Une fois cette décision, prise de manière émotive, annoncée, les commentaires ont fusé de toutes parts. Il y en a ceux qui critiquent le chancelier haïtien pour avoir, disent-ils, compliqué la situation des étudiants, mais d’autres y voient par contre un acte de grandeur et de bravoure, digne de la première république nègre indépendante du monde. 

Il est un fait certain que nos dirigeants successifs ont contribué chacun à leur manière à détruire le pays. Il est aussi vrai que le pays est aujourd'hui livré aux bandits au grand dam de ceux qui prétendent nous gouverner, mais cela ne doit en rien nous enlever notre dignité de peuple.


Par son acte courageux, n’en déplaise à ses détracteurs parlant d’imprudence et de nationalisme démagogique, Claude Joseph vient de provoquer un réveil patriotique  longtemps « endormi » chez de nombreux haïtiens. Les commentaires de soutien aux déclarations du ministre des affaires étrangères, contre lequel des internautes n’ont pas souvent été tendres, prouvent qu’en dépit des difficultés l’Haïtien reste un peuple fier et digne. 
Aussi faudrait-il bien que cet élan patriotique se manifeste de manière constante et productive. La fierté d’appartenir à cette terre historique qu’est Haïti, c’est surtout de se montrer exigeant vis à vis de nos dirigeants qui doivent s’élever à la hauteur de leur tâche. 

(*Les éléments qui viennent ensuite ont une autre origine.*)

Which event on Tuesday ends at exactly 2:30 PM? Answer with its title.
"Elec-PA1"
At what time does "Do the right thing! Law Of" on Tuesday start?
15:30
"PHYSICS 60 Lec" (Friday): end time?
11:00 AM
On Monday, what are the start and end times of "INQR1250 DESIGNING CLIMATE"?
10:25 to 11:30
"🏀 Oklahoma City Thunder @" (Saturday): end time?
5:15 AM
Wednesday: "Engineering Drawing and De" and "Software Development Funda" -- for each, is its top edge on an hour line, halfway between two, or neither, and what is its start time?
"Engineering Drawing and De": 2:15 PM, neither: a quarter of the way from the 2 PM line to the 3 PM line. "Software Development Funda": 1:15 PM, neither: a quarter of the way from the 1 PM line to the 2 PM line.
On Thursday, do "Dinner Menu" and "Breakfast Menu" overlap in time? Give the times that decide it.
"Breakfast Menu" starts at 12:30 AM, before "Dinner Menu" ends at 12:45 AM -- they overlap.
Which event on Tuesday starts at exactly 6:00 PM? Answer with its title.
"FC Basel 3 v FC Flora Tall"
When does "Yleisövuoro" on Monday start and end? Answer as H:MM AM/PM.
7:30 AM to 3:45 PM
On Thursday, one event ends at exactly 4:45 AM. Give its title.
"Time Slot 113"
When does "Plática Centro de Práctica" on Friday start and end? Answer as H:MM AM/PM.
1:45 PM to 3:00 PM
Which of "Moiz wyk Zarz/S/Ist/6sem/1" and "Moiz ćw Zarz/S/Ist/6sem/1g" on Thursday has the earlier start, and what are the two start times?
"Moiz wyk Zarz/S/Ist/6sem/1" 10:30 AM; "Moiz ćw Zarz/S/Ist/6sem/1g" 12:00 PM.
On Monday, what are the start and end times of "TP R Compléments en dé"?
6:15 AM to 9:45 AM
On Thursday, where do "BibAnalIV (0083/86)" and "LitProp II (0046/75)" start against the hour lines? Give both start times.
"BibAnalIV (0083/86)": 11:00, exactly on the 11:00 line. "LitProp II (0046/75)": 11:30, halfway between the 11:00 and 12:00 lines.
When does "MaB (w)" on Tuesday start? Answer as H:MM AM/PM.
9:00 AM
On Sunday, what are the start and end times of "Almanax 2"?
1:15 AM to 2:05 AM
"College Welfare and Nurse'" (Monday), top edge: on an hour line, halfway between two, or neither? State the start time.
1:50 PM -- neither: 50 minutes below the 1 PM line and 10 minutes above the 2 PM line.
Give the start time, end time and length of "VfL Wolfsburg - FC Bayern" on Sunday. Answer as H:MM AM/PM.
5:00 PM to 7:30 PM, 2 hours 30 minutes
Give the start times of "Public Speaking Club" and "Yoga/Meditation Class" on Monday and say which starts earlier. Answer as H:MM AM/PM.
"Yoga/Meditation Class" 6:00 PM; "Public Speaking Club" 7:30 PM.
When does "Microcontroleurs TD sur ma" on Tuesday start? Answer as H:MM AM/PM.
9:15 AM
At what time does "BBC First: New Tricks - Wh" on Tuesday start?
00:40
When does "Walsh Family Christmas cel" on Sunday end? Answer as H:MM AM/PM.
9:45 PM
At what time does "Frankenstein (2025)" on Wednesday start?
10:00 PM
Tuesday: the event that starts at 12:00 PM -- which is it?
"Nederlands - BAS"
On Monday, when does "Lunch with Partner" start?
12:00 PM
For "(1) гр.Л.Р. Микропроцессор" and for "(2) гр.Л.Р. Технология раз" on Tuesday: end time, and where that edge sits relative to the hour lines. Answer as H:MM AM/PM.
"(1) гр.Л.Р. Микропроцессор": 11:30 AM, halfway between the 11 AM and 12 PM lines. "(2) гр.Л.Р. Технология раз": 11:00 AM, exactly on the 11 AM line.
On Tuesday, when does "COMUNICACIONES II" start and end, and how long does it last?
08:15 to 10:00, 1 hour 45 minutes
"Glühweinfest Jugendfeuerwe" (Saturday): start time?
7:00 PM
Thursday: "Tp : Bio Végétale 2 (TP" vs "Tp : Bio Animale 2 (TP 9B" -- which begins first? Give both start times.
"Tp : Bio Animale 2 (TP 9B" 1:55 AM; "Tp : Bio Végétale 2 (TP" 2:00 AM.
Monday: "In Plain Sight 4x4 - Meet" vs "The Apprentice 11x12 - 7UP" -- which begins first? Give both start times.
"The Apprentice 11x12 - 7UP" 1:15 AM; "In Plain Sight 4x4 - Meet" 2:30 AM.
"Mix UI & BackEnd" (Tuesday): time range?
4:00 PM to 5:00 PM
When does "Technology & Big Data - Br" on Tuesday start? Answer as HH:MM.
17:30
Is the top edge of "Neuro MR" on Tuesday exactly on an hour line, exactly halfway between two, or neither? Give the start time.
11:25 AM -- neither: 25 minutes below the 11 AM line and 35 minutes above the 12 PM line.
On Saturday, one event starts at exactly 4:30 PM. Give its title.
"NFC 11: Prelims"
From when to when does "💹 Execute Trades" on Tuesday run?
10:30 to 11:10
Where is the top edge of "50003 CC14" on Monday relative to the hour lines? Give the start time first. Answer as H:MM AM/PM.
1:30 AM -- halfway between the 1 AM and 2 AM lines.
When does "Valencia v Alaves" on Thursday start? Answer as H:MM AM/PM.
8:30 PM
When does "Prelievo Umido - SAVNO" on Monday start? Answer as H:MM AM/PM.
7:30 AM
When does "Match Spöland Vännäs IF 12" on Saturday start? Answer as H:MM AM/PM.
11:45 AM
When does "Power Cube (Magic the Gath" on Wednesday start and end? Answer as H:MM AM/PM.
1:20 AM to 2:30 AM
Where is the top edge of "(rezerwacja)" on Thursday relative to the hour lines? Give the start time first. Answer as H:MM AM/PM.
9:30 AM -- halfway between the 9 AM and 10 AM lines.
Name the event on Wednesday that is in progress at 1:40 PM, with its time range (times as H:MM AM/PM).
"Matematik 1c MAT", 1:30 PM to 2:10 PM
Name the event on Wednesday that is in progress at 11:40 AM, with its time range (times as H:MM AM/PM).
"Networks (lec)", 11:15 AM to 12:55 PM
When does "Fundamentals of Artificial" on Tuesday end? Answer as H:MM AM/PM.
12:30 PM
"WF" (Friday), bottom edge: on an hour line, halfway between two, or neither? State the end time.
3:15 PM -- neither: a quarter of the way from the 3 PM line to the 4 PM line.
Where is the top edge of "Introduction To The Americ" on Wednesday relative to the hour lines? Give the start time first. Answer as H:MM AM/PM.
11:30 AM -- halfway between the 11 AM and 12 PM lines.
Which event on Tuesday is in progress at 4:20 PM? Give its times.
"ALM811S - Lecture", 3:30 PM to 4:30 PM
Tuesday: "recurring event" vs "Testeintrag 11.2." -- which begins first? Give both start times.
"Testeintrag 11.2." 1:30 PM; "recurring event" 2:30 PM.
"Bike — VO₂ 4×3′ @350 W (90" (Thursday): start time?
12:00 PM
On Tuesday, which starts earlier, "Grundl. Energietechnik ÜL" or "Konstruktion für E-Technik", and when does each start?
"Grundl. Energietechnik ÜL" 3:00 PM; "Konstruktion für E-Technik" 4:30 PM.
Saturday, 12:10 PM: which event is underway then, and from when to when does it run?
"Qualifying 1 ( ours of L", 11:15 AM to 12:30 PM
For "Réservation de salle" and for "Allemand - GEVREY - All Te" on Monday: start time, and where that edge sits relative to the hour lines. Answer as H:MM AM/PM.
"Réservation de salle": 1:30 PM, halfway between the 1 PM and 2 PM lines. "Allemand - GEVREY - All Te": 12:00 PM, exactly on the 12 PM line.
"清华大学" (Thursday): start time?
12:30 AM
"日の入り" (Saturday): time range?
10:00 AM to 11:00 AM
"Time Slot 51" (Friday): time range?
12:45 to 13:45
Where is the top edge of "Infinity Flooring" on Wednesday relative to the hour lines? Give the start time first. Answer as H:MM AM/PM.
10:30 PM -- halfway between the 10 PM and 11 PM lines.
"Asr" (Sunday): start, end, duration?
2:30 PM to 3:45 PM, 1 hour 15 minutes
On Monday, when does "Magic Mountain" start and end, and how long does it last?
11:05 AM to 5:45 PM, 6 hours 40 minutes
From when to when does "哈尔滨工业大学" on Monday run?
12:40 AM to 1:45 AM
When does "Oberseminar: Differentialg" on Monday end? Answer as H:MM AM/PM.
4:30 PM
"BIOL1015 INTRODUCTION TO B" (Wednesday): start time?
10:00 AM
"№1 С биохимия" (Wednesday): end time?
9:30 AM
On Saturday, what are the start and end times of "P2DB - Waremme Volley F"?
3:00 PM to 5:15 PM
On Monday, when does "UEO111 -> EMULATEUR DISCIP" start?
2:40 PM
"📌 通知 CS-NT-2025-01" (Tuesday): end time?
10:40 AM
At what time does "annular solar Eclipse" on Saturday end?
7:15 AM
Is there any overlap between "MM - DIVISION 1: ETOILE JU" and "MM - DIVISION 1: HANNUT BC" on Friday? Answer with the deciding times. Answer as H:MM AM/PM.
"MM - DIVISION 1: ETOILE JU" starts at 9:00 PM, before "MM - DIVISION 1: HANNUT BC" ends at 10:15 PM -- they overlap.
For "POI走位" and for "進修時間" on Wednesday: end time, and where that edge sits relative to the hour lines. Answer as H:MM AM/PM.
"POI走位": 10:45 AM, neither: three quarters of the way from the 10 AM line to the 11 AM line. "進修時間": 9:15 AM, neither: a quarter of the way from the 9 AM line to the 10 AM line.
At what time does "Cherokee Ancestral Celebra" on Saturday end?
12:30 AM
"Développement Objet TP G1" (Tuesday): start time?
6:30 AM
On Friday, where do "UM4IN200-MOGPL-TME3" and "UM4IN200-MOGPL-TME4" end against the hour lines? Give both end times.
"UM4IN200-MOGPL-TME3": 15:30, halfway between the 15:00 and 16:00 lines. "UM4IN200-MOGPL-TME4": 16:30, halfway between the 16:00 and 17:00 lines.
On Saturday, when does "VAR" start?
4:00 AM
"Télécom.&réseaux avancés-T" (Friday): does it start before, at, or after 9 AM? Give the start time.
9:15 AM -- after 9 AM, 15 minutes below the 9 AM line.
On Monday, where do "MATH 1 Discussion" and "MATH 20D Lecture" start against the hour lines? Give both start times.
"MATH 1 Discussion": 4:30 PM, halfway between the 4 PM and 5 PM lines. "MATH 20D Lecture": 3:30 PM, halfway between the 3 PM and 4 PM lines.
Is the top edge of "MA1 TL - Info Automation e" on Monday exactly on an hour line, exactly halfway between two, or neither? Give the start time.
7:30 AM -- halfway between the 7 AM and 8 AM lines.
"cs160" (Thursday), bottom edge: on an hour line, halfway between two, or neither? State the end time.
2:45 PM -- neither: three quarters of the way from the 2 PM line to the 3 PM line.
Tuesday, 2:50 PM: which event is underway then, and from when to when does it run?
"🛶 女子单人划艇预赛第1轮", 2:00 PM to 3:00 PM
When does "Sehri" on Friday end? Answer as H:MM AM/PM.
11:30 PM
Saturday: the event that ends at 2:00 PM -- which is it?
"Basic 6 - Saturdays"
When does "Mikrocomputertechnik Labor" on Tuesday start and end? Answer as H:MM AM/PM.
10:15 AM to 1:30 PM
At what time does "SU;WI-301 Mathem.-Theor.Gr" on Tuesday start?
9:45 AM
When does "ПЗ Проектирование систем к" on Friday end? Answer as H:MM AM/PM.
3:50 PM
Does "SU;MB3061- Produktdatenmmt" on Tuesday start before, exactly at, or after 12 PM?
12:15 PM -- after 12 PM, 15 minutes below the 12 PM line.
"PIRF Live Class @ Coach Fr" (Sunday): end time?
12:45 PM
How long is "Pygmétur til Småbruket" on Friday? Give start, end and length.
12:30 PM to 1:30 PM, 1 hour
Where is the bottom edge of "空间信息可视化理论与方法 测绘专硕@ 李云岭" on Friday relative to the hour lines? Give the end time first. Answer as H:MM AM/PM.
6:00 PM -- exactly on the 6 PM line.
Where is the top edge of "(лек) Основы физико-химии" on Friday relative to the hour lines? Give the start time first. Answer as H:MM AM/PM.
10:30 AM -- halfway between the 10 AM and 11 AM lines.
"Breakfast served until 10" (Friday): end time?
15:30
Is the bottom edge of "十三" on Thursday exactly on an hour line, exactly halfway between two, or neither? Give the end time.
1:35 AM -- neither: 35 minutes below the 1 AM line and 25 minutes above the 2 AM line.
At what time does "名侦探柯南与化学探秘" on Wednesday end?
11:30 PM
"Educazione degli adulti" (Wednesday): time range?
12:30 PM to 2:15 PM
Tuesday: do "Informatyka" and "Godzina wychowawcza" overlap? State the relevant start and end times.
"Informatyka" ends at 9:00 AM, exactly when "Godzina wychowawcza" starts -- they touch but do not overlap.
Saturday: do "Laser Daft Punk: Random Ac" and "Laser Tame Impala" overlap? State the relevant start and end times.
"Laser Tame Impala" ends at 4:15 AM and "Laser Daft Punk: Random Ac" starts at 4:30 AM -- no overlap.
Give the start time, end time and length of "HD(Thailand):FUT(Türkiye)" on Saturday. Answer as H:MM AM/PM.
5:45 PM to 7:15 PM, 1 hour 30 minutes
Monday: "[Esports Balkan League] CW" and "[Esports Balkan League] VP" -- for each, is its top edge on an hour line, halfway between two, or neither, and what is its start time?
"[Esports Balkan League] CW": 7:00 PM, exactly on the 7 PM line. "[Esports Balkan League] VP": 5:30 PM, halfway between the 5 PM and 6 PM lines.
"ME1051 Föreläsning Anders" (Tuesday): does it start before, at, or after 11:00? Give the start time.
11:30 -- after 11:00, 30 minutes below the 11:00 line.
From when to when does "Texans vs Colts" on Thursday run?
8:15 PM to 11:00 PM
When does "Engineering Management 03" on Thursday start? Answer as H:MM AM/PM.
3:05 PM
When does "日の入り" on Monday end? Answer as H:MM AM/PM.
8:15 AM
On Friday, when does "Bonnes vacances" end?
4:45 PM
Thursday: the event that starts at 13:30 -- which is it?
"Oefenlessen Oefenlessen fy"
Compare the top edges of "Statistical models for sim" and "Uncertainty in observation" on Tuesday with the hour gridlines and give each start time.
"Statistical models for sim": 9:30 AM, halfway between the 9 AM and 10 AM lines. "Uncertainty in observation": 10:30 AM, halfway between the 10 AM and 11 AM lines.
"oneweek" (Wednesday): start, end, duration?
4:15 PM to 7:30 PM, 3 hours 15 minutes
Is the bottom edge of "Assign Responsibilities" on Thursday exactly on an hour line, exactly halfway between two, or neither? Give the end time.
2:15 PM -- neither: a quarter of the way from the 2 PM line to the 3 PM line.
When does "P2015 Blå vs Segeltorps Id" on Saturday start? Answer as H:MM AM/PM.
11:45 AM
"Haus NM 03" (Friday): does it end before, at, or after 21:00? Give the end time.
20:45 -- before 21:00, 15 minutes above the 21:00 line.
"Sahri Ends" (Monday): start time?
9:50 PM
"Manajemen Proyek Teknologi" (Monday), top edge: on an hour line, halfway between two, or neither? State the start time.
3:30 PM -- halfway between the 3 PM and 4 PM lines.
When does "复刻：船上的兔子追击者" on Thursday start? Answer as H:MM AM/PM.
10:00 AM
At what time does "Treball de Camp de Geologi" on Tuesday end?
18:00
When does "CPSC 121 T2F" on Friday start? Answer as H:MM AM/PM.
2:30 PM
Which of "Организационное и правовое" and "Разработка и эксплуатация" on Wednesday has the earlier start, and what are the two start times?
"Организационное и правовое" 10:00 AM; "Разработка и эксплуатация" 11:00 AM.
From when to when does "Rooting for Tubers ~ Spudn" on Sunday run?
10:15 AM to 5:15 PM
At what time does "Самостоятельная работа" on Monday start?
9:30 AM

Attention au nationalisme suicidaire 

Quant à ceux qui demandent qu'on boycotte le commerce dominicain en signe de riposte, on doit se rendre à l’évidence que le pays n’est pas prêt pour cette guerre. Les ventres haïtiens dépendent de la République dominicaine car il n’est un secret pour personne que la production agricole n’a jamais fait partie des priorités de nos gouvernements successifs. 
Si l’on tient compte également de la forte présence de la communauté haïtienne établie là-bas dont la plupart sont en situation irrégulière, chercher à attiser la haine ne fera que compliquer davantage la situation de nos compatriotes. On n’évoque même le fait que le pays n’a pas d’armée ( le rétablissement de l’armée d’Haïti est encore au stade imaginaire ) face aux forces armées dominicaines composées, selon Wikipedia, de 44 500 personnels actifs et en une armée de terre, une armée de l'air (Force aérienne dominicaine) et une marine (Marine de guerre dominicaine). 

Plusieurs initiatives prises par Luis Abinader peuvent être interprêtées à bien des égards comme une volonté manifeste de traiter Haïti comme  mineur. Sa prise de position à l'ONU sur le cas d'Haïti, la formation d'un mini Core Group pour prendre en charge Haïti sont des témoignages éloquents. Le président dominicain, suite à son attitude paternaliste affichée de manière répétitive, avait sûrement besoin qu’on lui rappelle qu‘« il n’existe pas un président de l’Île », mais on doit faire attention au nationalisme aveugle. 


Les deux pays ont besoin de cohabiter ou de coopérer (de toute façon, ils sont condamnés à cette coexistence) mais cela doit se faire dans le respect mutuel de la notion de souveraineté. Compte tenu des contentieux historiques entre Haïti et la République dominicaine, les dirigeants des deux côtés se doivent de faire attention à leurs interventions ou démarches, susceptibles de provoquer un certain ressentiment chez les deux peuples. Ils doivent adopter des comportements qui tendent vers la paix et l’harmonie. 


Souhaitons que l’incident est effectivement clos, suite à l’appel téléphonique entre le président Luis Abinader et le premier ministre Ariel Henry ce mercredi 3 novembre.